Among the 3680 patients with community-acquired influenza (CAI), 50.3% were female, and their median age was 75 years. Of this group, 890 were infected with H1N1, 1577 with H3N2, and 1190 with influenza B (24.2%, 42.9%, and 32.3%, respectively). Patients with HAI were older than those with CAI, with a median age of 78 years.
The criteria for suspected HAI were met by 716 individuals and were further assessed in a review of medical records. After exclusion of 286 cases, 430 cases of confirmed HAI remained. These 430 cases of HAI represented 10.5% of influenza infections in the admitted patients, of which 60 were caused by H1N1 (14%); 281 by H3N2 (65.3%); 87 by influenza B (20.2%); 1 by influenza A that was not subtyped; and 1 by co-infection with H1N1 and H3N2.
The finding that H3N2 accounted for a significantly higher proportion of influenza infections (15.1%), vs H1N1 (6.3%) and influenza B (6.8%) was also was observed in a sensitivity analysis (P <.001). HAI H3N2 represented about two-thirds of total HAI cases, which was 50% greater than what would be expected from the proportion of H3N2 in hospitalized cases of CAI (43%, P <.001).

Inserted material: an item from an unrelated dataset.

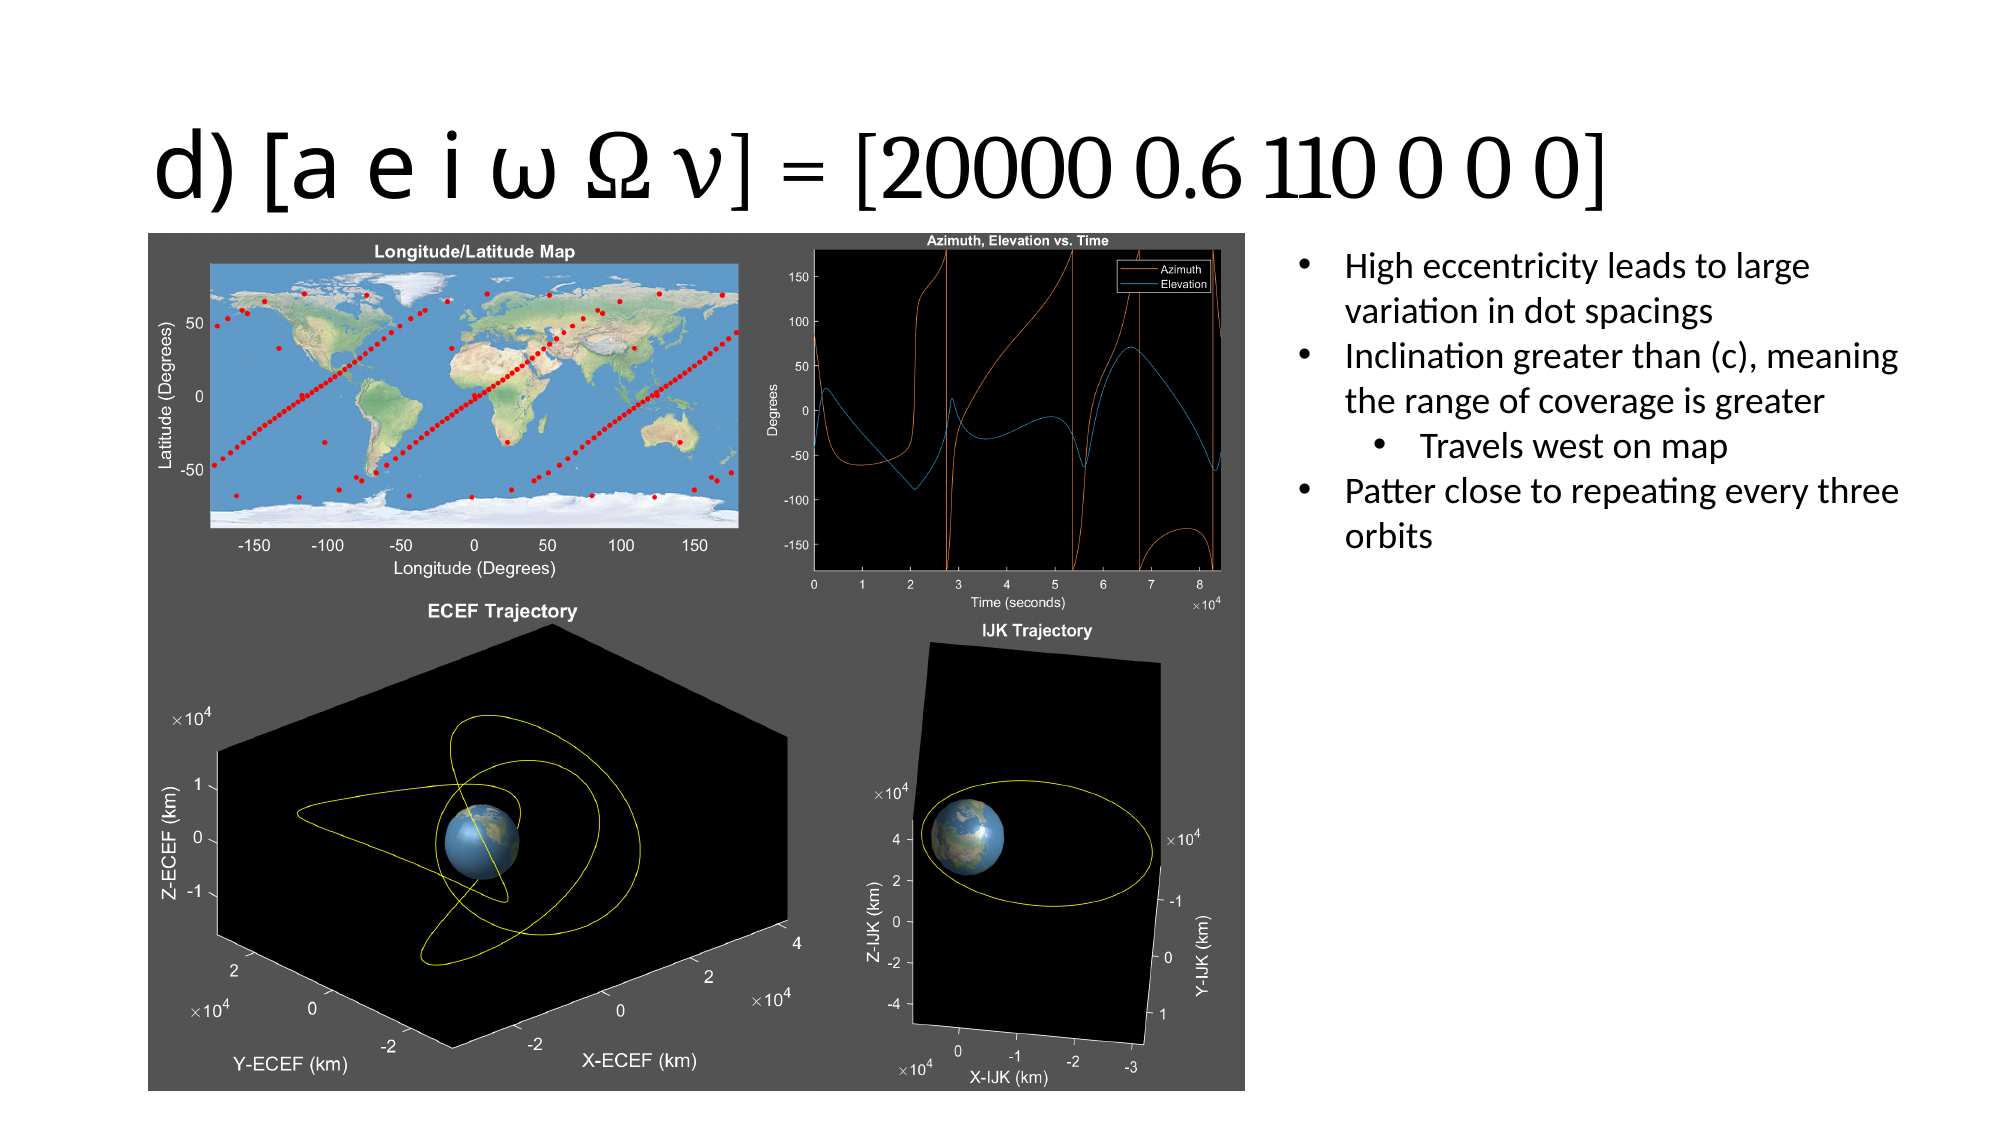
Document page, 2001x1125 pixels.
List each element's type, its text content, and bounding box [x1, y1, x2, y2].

title d) [a e i ω Ω ν] = [20000 0.6 110 0 0 0] [137, 59, 1863, 278]
text_box High eccentricity leads to large variation in dot spacings Inclination greater than (c), meaning the range of coverage is greater Travels west on map Patter close to repeating every three orbits [1283, 233, 1945, 564]
picture [148, 233, 1245, 1091]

Among the solitary cases of HAI, 36 (21.4 %) were caused by H1N1, 75 (44.6 %) by H3N2, and 55 (32.7 %) by influenza B. Notably, most cases of HAI H3N2 were part of clusters (73.3%, P <.001), and HAI H1N1 and HAI B were more frequently solitary cases (60% and 63.2%, respectively, P <.001).

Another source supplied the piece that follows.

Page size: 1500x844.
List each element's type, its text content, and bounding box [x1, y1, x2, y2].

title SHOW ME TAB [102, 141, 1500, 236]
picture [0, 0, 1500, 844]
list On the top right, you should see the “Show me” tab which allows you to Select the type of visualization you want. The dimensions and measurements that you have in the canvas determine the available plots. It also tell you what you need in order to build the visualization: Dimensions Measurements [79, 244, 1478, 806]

Within 30 days from positive influenza virus PCR, 40 patients with HAI died (9.3%), with a median time from PCR diagnosis to death of 10 days (interquartile range, 4-16). The rate of in-hospital mortality was 8.4%. HAI was not predicted by advanced age (≥80 years; odds ratio [OR], 1.80; P =.09), sex (OR, 1.49 for men; P = 0.22), or influenza subtype (H3N2 vs H1N1: OR, 0.83; P =0.70; influenza B vs H1N1: OR, 0.72; P =0.58) in a logistic multivariate model.
The investigators noted that only symptomatic patients had a PCR test for influenza, and some diagnoses may have been missed in patients with mild or asymptomatic infection, leading to an underestimation of HAI. In addition, the researchers did not perform whole genome sequencing and did not assess the presence of comorbidities.
“Our findings bear relevance for future seasonal influenza preparedness and show that subtyping of influenza A HAI may prove to be useful for defining relevant infection control measures necessary to prevent hospital outbreaks,” the study authors concluded.